Bellabeat Case Study

Author: Fiza Aslam

Date: 18/02/2023

This case study follows from the capstone project from the Google Data Analytics Course. I will be using the 6 step data analysis process for this case study: Ask, Prepare, Process, Analyze, Share and Act.

Background

Bellabeat is a high tech manufacturer focused on health products for women. As of now, Bellabeat is a small company which would like to to grow in the smart device market. The CEO believes that analyzing smart device data will allow the company to exploit opportunities to grow in a market where technology is always evolving. Therefore, our team has been asked to analyze smart device data to see how consumers are using their smart devices, and to provide high level reconmendations for Bellabeats marketing strategy.

1. Ask

Business Task: Analyze smart device usage data to see how consumers use non-Bellabeat products. Finalize insights into a report of analysis conducted and presentation on how Bellabeat should proceed with their products and marketing strategies.

Key stakeholders: women who use health products, Urska (CEO of Bellabeat), Sando (cofounder), executive team, Bellabeat marketing team, team of data analysts.

2. Prepare

Data source: https://www.kaggle.com/datasets/arashnic/fitbit CC0: Public Domain, dataset made available through Mobius.

This dataset was generated by respondents to a distributed survey via Amazon Mechanical Turk between 12/03/2016-12/05/2016. Thirty eligible Fitbit users consented to the submission of personal tracker data. It includes 18 sets of data including types of daily activity. However, only 6 datasets are used: daily activity, weight log, sleep, hourly steps, hourly intensities and hourly calories. Rest of the datasets are irrelevant for this analysis.

Are there any issues with bias or credibitility of the data source - does it ROCCC?

Reliabile: dataset is unreliable. Although central limit theorem applies as the sample size is 30, and can use t test for statistical analysis, a bigger sample size would be more representative of the population. Furthermore, it does not include demographics such as gender, location, age, occupation etc.
Original: not original data. It is third party dataset from Kaggle and Amazon Mechanical Turk.
Comprehensive: useful datasets are provided such as physical activity, calories second and hourly activity. These factors are valuable for Fitbit analysis, however, most data is only recorded from Tuesday Wednesday and Thursday which makes it less comprehensive.
Current: dataset is not current as it is from 7 years ago (2016). However, may still be useful for analysis.
Cited: dataset states it is updated annually however last updated 2 years ago. Data set from Kaggle, user: MÖBIUS.

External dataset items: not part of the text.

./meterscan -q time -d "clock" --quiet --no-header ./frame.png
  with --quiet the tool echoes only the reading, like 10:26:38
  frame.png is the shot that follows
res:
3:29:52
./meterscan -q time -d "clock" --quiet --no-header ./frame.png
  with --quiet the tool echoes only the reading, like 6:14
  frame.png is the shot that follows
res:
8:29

Dataset is under CC0: public Domain lisecnce which means creator has copyright law.

3. Process

Tools that will be used: Excel for data cleaning and Rstudio for analysis and creating visualizations. To ensure data integrity, limitations of datasets will be accounted for by using excel to clean the data. The cleaned dataset overcomes the limitations and hence contributes to the overall accuracy, completeness and consistency of the data.

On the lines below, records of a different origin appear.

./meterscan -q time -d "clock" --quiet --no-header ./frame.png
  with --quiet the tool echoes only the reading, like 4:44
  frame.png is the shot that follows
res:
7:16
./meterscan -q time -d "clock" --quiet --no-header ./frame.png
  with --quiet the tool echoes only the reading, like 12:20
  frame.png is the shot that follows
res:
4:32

Data cleaning process for each dataset:

Daily activity: used the filter tool and found there are 33 IDs and therefore 33 individuals in this dataset, not 30 as the description of the dataset states.
Weight log: there are only 8 individuals in this dataset which suggests the other 25 individuals did not input their weight into the Fitbit. This small sample size can bias our results. Used the text to column function to split date and time into separate columns.
Sleep: 3 duplicate values were found. These were removed now 410 unique values remain. Only 25 IDs are included and therefore only 25 individuals for sleep studied. Used the text to column function to split date and time into separate columns. Also, SleepDate date was incorrectly formatted, so changed the format into date column.
Hourly steps: used the text to column function to split date and time into separate columns.
Hourly intensity: used the text to column function to split date and time into separate columns.
Hourly calories: used the text to column function to split date and time into separate columns.

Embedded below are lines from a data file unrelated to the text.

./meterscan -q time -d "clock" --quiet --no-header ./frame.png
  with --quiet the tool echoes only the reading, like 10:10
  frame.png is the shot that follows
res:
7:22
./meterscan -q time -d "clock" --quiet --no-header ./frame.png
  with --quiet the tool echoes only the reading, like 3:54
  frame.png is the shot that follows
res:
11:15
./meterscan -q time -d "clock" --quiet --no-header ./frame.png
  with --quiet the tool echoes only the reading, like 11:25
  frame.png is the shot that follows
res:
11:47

Datamapping: in the analysis stage, we need to ensure datasets are compatible so they datasets can be merged for analysis. By using text to column function, we ensure headings and cell format were identical to all other datasets (consistent naming conventions). Also, by formatting all date columns in each dataset to ‘date’ ensures compatibility.

4. Analyze

Cleaned dataset from Excel has been imported and now ready for analysis. The visualizations will be included in this stage instead of the share stage as visualizations will be created through Rstudio.

Creating dataframes.

daily_activity <- read.csv("dailyActivity_merged.csv")
sleep_day <- read.csv("sleepDay_merged.csv")
hourly_calories <- read.csv("hourlyCalories_merged.csv")
hourly_intensities2 <- read.csv("hourlyIntensities_merged.csv")
hourly_steps <- read.csv("hourlySteps_merged.csv")
weight_log <- read.csv("weightLogInfo_merged.csv")

Merging daily activity dataset with sleep dataset.

daily_activity_with_sleep <- merge(sleep_day, daily_activity, by="Id")
daily_activity_with_weight <- merge(weight_log, daily_activity, by="Id")

Creating summary statistics.

daily_activity %>%  
  select(TotalSteps,
         TotalDistance,
         SedentaryMinutes) %>%
  summary()

sleep_day %>%  
  select(TotalSleepRecords,
         TotalMinutesAsleep,
         TotalTimeInBed) %>%
  summary()

hourly_calories %>%  
  select(ActivityHour, Calories) %>%
  summary()

hourly_intensities2 %>%  
  select(ActivityHour, TotalIntensity, AverageIntensity) %>%
  summary()

hourly_steps %>%  
  select(ActivityHour, StepTotal) %>%
  summary()

weight_log %>%  
  select(WeightKg, WeightPounds, Fat, BMI, IsManualReport) %>%
  summary()

summary statistics2

Converting activity date to weekdays.

daily_activity <- daily_activity %>% mutate( Weekday = weekdays(as.Date(ActivityDate, "%m/%d/%Y")))
daily_activity$weekday1 <- ordered(daily_activity$Weekday, levels=c("Monday","Tuesday","Wednesday","Thursday","Friday","Saturday","Sunday"))
activity_data <- daily_activity %>% 
  group_by(Weekday) %>% 
  summarize(count = n())

Plotting weekday activity_data to see which days individuals use tracker the most.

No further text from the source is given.